Pour les personnes qui prennent soin de ces malades, la tâche s’alourdit irréversiblement. Souvent doublée d’une grande douleur dans le cas de proches, l’assistance à la personne atteinte d’Alzheimer pose un défi de taille : la communication verbale et la logique habituelle disparaissent. « Ce qui est souvent le plus difficile à accepter pour l’entourage, explique Carmen Métivier, c’est le changement de rôle que cela suppose. De fille, par exemple, on devient mère. On habille, on nourrit, on installe une barrière devant l’escalier… » On a souvent l’impression que la personne malade régresse retourne à l’état d’enfant, de bébé et finalement de nourrisson.
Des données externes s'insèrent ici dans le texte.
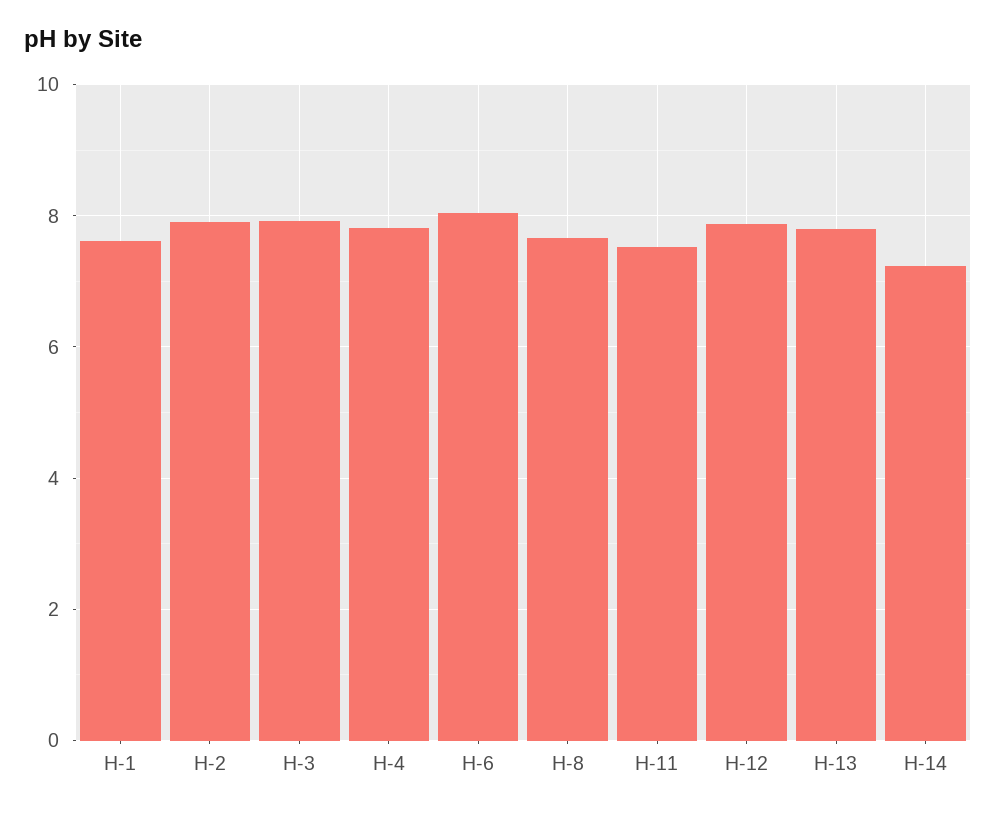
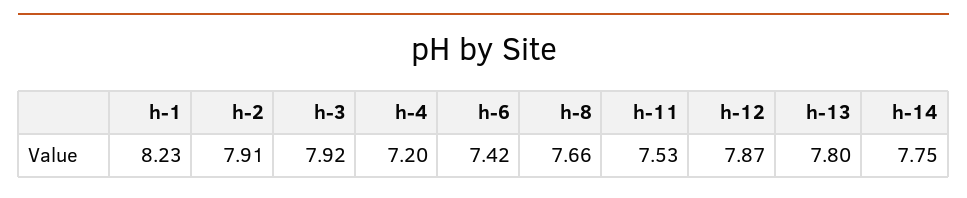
H-1: 7.6 -> 8.23
H-4: 7.8 -> 7.2
H-6: 8 -> 7.42
H-14: 7.2 -> 7.75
Cependant, estime Sylvie Lauzon, cette analogie comporte un piège. « On ne doit jamais oublier que la personne a tout un vécu derrière elle, souligne-t-elle. Pour cette raison, lors du placement en institution, la famille devient une aide essentielle qui permet de mieux la comprendre, de faire des liens entre ses attitudes et son passé. » Parce que le patient ou la patiente a perdu ses facultés intellectuelles, le personnel ne peut apprendre de sa bouche la raison de ses pleurs, de ses cris, de sa tendance à errer à travers les corridors. Il revient donc aux proches de livrer quelques pistes d’interprétation.

Malgré la perte progressive de sa capacité de compréhension et d’expression, signalent Sylvie Lauzon et ses coauteures, la patiente ou le patient est désireux de communiquer, mais incapable de le faire par les moyens habituels. Le contact doit donc s’établir de manière différente. Dans un livre qu’elle a publié en 1988 (voir encadré), une bénévole travaillant en milieu hospitalier, Françoise Pelletier, apporte à ce sujet un témoignage candide. Venant de perdre sa mère, décédée subitement, elle s’attache à une vieille dame atteinte d’Alzheimer et l’amitié se transmet par une foison de signes non verbaux qui jouent sur le mode émotionnel : regards, pressions de la main, sourires, etc.